#### ТЕКСТ:
━━━━━━━━━━━━━━━━━━━━━━━━━━━━━━

А меня звали «ртуть», я очень непоседливый был.
Я говорю:
– Я не кручусь, я танцую.
– Как? Что это за танцы странные какие-то?
– Как? Ничего странного, это танец волосины. Когда ты завиваешься щипцами, если взять один волосок выдернуть, между ногтями его зажать и сделать: тр-р-р! – он сворачивается в пружину. – И выдернул волос из головы и показал ей: вз-з-з-з! и д-р-р-р! – вот я это и танцую.
После этого она и решила, что я одаренный ребенок. Подруга тоже удивилась, сказала:
– Какой мальчик! Ты должна… – Они учительницы обе были. И тогда я вот поступил в школу Айседоры Дункан. Это было тоже недалеко, к Воздвиженскому, к Москве-реке, в тех переулках: нужно было перебежать Плющиху и туда пройти. Тогда это модно очень было. Но мы занимались там главным образом ритмикой. Через ритмику, импровизации через ритмику. Ну и учил сольфеджио и учился играть на пианино.
Потом я часы очень красивые разобрал. Они были на байю. Байю – это такой шкаф с мрамором, с резной
Я не могу сказать, что мы были элитарной семьей, потому что ведь это уже было после революции, и папа был какое-то время человеком состоятельным. Но уже сразу он подвергся преследованиям, поэтому это не была такая спокойная семья, где так чинно было расписание: в воскресенье сесть на извозчика или на такси и поехать в театр – это делалось, но весьма нерегулярно, поэтому и запомнились такие походы в театр.

━━━━━━━━━━━━━━━━━━━━━━━━━━━━━━

#### ИСХОДНЫЕ ДАННЫЕ:
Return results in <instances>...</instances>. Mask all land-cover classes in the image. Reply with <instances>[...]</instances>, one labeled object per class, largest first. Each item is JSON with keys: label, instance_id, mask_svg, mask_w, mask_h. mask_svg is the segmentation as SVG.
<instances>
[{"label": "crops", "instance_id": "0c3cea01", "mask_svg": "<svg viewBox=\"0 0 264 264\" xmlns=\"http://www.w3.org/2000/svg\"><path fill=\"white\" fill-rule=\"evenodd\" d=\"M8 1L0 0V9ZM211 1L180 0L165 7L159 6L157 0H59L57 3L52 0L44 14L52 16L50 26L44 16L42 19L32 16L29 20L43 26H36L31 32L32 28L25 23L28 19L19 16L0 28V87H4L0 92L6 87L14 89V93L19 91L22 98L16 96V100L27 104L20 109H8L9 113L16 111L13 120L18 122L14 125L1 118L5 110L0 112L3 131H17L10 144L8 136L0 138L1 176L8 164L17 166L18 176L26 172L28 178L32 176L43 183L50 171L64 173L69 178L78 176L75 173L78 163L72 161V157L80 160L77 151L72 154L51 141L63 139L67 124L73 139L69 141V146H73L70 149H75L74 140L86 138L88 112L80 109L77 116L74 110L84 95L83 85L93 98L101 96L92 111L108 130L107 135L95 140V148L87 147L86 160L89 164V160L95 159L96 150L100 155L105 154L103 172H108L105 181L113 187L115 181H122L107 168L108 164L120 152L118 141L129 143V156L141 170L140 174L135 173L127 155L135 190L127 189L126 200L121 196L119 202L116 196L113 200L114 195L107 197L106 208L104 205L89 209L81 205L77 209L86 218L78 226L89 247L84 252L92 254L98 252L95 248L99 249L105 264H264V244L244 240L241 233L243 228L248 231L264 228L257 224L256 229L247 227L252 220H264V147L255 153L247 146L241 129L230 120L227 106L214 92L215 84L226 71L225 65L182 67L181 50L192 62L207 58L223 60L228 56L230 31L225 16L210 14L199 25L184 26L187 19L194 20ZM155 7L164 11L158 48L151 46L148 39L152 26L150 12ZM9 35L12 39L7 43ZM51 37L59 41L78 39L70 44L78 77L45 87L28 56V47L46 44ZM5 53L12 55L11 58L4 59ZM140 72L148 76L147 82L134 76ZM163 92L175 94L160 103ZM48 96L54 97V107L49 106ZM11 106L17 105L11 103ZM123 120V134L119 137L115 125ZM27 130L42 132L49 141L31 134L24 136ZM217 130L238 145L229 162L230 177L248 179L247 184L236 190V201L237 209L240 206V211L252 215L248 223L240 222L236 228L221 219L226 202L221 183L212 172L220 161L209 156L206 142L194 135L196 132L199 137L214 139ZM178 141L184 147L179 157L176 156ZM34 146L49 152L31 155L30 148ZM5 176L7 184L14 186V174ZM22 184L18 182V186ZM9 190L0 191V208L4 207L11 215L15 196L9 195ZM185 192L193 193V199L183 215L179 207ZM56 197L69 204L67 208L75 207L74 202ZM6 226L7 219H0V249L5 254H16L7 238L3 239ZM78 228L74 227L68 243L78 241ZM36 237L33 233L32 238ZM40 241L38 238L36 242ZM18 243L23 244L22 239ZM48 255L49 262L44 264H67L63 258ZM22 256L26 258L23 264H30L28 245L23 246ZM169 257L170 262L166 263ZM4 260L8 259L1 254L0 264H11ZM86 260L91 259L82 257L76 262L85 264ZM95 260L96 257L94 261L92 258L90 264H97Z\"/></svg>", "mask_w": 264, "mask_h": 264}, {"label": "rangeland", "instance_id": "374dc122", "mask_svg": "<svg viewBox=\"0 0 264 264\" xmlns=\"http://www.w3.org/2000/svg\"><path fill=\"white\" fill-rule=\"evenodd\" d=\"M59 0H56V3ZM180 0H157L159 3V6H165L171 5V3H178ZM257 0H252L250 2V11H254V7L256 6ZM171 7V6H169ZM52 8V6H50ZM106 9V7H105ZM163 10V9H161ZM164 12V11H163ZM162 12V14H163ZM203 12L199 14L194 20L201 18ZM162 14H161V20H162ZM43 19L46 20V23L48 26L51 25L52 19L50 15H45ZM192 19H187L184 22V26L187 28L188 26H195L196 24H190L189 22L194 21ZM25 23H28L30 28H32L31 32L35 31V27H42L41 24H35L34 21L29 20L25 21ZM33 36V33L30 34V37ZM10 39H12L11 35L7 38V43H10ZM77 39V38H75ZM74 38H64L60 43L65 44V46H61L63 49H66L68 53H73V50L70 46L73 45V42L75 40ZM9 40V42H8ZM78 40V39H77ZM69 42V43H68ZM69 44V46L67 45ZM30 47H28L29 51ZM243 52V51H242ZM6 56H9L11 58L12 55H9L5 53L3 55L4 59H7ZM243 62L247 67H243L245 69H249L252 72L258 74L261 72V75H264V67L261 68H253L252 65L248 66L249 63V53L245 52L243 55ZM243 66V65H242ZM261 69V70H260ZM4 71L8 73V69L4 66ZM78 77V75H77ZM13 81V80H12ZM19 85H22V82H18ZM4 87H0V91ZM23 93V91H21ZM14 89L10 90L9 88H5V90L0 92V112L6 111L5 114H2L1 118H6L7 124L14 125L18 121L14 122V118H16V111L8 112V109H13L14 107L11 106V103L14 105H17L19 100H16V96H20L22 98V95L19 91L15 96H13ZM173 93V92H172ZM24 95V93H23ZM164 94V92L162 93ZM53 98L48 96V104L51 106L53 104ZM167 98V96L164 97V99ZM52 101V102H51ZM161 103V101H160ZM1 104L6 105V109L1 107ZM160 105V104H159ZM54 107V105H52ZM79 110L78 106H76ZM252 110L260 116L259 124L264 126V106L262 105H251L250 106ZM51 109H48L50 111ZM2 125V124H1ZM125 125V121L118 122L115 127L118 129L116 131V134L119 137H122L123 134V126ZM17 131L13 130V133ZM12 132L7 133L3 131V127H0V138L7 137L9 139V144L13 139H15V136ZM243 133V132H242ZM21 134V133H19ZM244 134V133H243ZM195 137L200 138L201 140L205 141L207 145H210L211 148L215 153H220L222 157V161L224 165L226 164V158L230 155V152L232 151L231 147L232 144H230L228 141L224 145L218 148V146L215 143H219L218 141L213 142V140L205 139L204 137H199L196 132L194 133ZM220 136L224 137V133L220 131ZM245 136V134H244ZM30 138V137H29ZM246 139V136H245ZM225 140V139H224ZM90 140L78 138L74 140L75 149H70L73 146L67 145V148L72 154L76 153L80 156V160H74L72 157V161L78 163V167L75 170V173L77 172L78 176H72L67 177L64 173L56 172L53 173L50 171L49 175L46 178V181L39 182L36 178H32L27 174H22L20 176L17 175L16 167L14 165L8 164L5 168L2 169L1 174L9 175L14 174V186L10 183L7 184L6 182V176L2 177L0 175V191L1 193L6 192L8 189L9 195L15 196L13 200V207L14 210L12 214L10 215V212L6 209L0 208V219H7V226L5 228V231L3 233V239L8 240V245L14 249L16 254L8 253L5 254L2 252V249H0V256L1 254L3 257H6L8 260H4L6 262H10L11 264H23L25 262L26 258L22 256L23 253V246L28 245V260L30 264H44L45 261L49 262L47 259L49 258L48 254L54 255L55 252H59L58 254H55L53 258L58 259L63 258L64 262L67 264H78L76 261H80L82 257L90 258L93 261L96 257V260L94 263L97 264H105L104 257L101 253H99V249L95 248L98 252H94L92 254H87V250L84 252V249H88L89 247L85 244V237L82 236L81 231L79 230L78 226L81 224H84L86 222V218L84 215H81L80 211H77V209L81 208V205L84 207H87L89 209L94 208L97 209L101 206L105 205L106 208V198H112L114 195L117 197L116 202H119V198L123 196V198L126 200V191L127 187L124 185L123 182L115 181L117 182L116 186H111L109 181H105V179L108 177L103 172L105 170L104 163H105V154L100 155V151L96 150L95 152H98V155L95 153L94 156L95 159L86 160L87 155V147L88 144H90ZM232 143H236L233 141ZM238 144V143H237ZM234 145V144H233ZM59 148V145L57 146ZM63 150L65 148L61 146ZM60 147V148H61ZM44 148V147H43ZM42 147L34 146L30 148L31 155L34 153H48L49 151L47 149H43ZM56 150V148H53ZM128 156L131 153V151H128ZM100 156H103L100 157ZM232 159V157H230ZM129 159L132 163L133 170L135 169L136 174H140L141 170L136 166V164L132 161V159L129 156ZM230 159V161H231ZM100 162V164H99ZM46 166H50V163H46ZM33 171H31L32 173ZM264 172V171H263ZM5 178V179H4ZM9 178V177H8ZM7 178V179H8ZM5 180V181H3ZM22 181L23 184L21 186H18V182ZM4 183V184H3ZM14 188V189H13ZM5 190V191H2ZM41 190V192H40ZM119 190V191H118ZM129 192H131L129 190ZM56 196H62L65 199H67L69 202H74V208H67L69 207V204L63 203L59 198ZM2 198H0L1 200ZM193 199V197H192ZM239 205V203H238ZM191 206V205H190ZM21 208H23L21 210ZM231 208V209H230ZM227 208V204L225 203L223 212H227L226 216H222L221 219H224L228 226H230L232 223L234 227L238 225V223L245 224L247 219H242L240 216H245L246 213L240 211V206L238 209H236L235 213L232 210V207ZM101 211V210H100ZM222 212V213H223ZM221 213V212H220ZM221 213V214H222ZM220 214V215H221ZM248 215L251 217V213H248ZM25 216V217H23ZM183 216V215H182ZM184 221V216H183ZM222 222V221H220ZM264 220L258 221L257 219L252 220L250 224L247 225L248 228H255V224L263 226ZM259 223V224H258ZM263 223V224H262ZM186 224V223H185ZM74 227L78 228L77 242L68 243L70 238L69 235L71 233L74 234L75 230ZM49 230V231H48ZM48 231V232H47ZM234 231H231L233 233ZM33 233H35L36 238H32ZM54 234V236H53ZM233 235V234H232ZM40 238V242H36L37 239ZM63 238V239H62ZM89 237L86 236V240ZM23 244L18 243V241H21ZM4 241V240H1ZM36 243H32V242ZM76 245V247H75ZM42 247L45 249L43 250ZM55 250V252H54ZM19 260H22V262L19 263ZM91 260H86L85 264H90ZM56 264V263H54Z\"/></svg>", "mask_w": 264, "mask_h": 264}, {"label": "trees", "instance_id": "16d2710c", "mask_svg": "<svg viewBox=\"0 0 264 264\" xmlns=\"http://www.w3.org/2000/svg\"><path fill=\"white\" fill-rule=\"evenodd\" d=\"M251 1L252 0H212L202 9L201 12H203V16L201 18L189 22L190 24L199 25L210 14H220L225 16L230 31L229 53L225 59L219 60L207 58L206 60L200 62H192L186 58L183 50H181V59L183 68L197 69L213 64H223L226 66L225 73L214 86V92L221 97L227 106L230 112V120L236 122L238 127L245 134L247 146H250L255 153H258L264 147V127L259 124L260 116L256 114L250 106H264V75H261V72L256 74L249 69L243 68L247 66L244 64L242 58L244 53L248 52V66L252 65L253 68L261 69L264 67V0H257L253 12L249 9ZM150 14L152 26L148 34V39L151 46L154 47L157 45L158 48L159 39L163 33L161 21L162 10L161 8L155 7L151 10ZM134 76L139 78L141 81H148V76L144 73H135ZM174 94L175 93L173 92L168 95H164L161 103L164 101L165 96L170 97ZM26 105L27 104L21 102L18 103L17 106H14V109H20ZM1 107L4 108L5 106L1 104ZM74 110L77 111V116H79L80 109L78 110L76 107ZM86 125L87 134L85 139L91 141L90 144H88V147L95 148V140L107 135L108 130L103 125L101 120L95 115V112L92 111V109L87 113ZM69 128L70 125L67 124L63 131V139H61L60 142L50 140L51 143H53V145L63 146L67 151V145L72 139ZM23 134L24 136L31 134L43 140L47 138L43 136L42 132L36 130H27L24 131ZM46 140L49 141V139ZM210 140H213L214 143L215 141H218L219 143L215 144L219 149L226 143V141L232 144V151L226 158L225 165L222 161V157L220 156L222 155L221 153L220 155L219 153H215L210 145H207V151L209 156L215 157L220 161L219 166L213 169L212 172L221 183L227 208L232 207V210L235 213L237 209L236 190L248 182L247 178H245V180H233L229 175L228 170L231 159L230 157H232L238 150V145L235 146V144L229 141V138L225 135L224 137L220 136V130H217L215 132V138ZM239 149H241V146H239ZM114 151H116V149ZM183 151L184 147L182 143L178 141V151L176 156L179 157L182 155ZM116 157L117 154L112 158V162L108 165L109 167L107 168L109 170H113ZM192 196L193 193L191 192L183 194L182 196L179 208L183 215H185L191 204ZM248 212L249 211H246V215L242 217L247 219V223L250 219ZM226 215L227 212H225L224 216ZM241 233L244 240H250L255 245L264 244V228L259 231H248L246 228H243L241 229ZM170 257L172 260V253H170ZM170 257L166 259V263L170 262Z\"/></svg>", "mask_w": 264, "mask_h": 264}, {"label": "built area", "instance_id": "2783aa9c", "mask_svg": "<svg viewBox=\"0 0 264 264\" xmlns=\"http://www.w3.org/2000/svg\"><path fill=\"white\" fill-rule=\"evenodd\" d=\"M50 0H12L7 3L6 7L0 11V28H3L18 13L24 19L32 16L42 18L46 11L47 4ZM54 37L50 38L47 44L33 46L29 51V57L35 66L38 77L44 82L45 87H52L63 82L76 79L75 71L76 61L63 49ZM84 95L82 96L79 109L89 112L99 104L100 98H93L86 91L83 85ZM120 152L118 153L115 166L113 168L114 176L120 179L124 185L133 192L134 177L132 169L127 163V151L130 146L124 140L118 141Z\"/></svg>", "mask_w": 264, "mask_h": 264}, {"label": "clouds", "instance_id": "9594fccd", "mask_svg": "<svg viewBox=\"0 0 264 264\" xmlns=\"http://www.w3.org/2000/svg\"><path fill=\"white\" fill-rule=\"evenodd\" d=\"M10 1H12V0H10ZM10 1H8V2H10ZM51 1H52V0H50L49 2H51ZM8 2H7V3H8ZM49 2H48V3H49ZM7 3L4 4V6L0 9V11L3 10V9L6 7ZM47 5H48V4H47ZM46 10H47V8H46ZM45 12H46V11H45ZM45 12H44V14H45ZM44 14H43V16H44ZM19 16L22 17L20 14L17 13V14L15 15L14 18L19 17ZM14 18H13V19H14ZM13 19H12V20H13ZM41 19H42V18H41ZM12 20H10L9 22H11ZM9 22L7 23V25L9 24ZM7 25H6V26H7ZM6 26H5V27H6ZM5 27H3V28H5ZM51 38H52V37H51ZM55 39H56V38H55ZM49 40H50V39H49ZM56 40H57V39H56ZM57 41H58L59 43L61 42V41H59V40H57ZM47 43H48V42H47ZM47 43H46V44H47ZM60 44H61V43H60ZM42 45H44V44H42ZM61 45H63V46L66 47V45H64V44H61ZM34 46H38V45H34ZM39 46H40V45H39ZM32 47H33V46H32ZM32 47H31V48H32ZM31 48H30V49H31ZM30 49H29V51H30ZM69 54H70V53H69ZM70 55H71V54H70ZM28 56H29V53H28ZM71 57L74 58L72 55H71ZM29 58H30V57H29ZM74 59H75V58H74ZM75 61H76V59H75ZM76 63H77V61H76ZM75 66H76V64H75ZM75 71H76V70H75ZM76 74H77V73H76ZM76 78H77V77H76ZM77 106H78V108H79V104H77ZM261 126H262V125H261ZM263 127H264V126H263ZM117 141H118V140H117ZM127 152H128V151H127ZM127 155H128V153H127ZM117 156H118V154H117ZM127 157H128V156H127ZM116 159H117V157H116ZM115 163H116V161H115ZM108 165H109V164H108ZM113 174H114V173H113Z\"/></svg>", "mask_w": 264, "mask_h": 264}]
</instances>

━━━━━━━━━━━━━━━━━━━━━━━━━━━━━━

#### ЗАДАНИЯ:
• 1. Процитируйте из текста отрывок, начиная со слов «А меня звали» и дальше вплоть до слов «это и танцую.».
• 2. Объясните в одном–трех предложениях, почему, согласно тексту, в семье запомнились походы в театр.

#### ОТВЕТЫ К ЗАДАНИЯМ:
• 1.
А меня звали «ртуть», я очень непоседливый был.
Я говорю:
– Я не кручусь, я танцую.
– Как? Что это за танцы странные какие-то?
– Как? Ничего странного, это танец волосины. Когда ты завиваешься щипцами, если взять один волосок выдернуть, между ногтями его зажать и сделать: тр-р-р! – он сворачивается в пружину. – И выдернул волос из головы и показал ей: вз-з-з-з! и д-р-р-р! – вот я это и танцую.

• 2. Отец вскоре после революции подвергся преследованиям, поэтому жизнь в семье не была спокойной и четкого расписания не было. В театр ездили весьма нерегулярно, и поэтому такие походы запомнились.